Newman’s Own, the popular purveyor of philanthropic pasta sauce, will be forced to put itself up for sale or pay crushing fines this year due to an obscure provision in the tax code.
The household brand is facing a tax bill of up to 200 percent on the majority of its business — a penalty so steep company executives say it would effectively put them out of business. The only alternative, they say, is for the private foundation established by the late Hollywood legend Paul Newman to relinquish control of the company that bears his name.
“It’s not a possibility — it’s an absolute certainty that we would have to divest,” Bob Forrester, chief executive of the Newman’s Own Foundation, told CNBC.
On Wednesday, Forrester is slated to meet with lawmakers in hopes of a securing a last-minute legislative fix, potentially as part of any deal to fund the government past Jan. 19. Newman’s Own had hoped to tuck a solution into the Republicans’ sweeping tax plan that passed late last year, but it was dropped over fears that the provision did not comply with procedural rules in the Senate. Previous attempts to exempt Newman’s Own from the hefty fines have garnered bipartisan support.
“It ultimately fell victim to the Senate’s strict budget rules that guided our tax reform effort,” Sen. John Thune, R-S.D., said in a statement to CNBC. “I remain a strong supporter of this protection.”
This is not the future that Newman, the late blue-eyed Hollywood heartthrob and star of “Cool Hand Luke” and other hits, envisioned when he established the company more than 30 years ago. The business was a side gig for the master of marinara, a way to create a permanent and ongoing source of funding for Newman’s philanthropic work. From the start, the Hollywood star donated all of the company’s profits to charities. In 2005 Newman’s private foundation was set up and now it distributes the money.
The model was a success for decades. Newman’s Own is now a $500 million enterprise, executives say. Its pasta sauces are a staple on grocery store shelves across the country, from the original traditional marinara to the zesty Sockarooni. The company’s lineup includes salad dressing, lemonade and pet food.
The company’s profits have allowed the foundation to expand its footprint around the world. It donated more than $30 million to more than 600 charities last year, with much of its giving focused on improving nutrition, helping children with life-threatening diseases and supporting veterans.
“It’s not a tax break,” Forrester said. “This is more more like clemency, if you will. It allows us to continue to be in business and pay our corporate taxes.”
But the model broke down after Newman died nearly a decade ago.
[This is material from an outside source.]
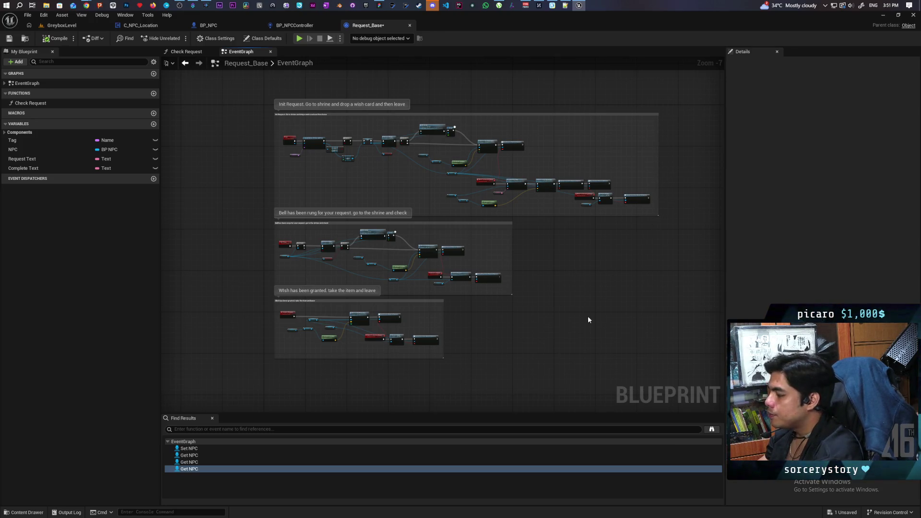
click(9, 38)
U.S. tax law prohibits private foundations from owning more than a 20 percent stake in a for-profit company after the founder’s death. The penalty for not complying is a 200 percent fine on the value of any additional holdings.
“The call it a tax … but the intent is obvious,” said Jeff Brown, head of government affairs for the foundation.
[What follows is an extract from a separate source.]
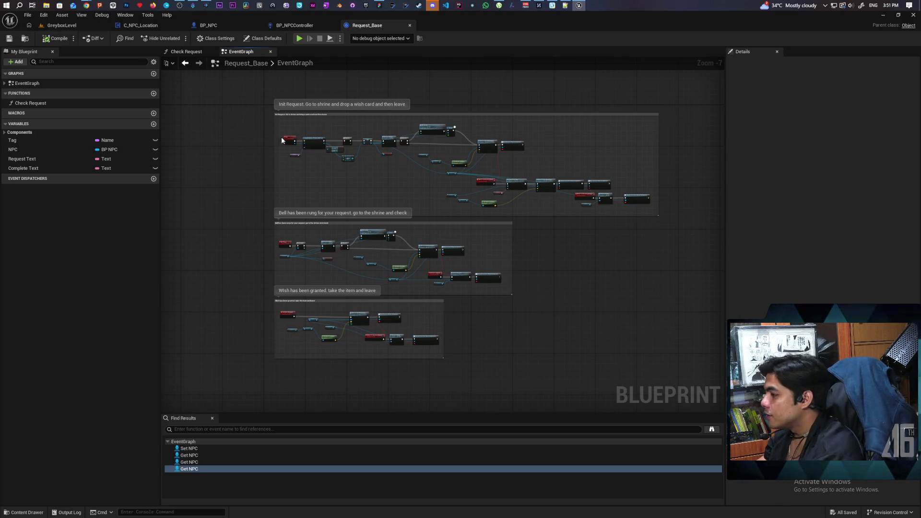
scroll(288, 138, up, 3)
scroll(318, 206, down, 2)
The 1969 law was designed to target tax avoidance, but Newman’s Own executives say no one envisioned at the time that anyone would want to start a company that gave away all its money – until Paul Newman came along.
Since then, his work has inspired other entrepreneurs to establish similar models. About two dozen smaller philanthropic businesses are working with Newman’s Own to urge lawmakers to find a solution. Robert and Ann Sacks run Fetch Eyewear in Portland, Oregon, and donate the proceeds to their nonprofit animal shelter, Pixie Project. The couple has appealed to Ron Wyden, Democratic U.S. senator from Oregon.
“The spirit is the same,” Ann Sacks said. “That got us involved with the Newman’s Foundation to change the private foundation tax law.”
The company had a five-year grace period after Newman’s death to comply with the law. Once that was over, executives requested and received an additional five-year extension to come up with a solution.
Now, time is almost expired. The deadline is in November, and executives say they must make a decision on the fate of the company by the end of the first quarter to meet it.
The law does not allow any more extensions.
“The problem that we have, obviously, is we don’t have a lot of time,” Forrester said.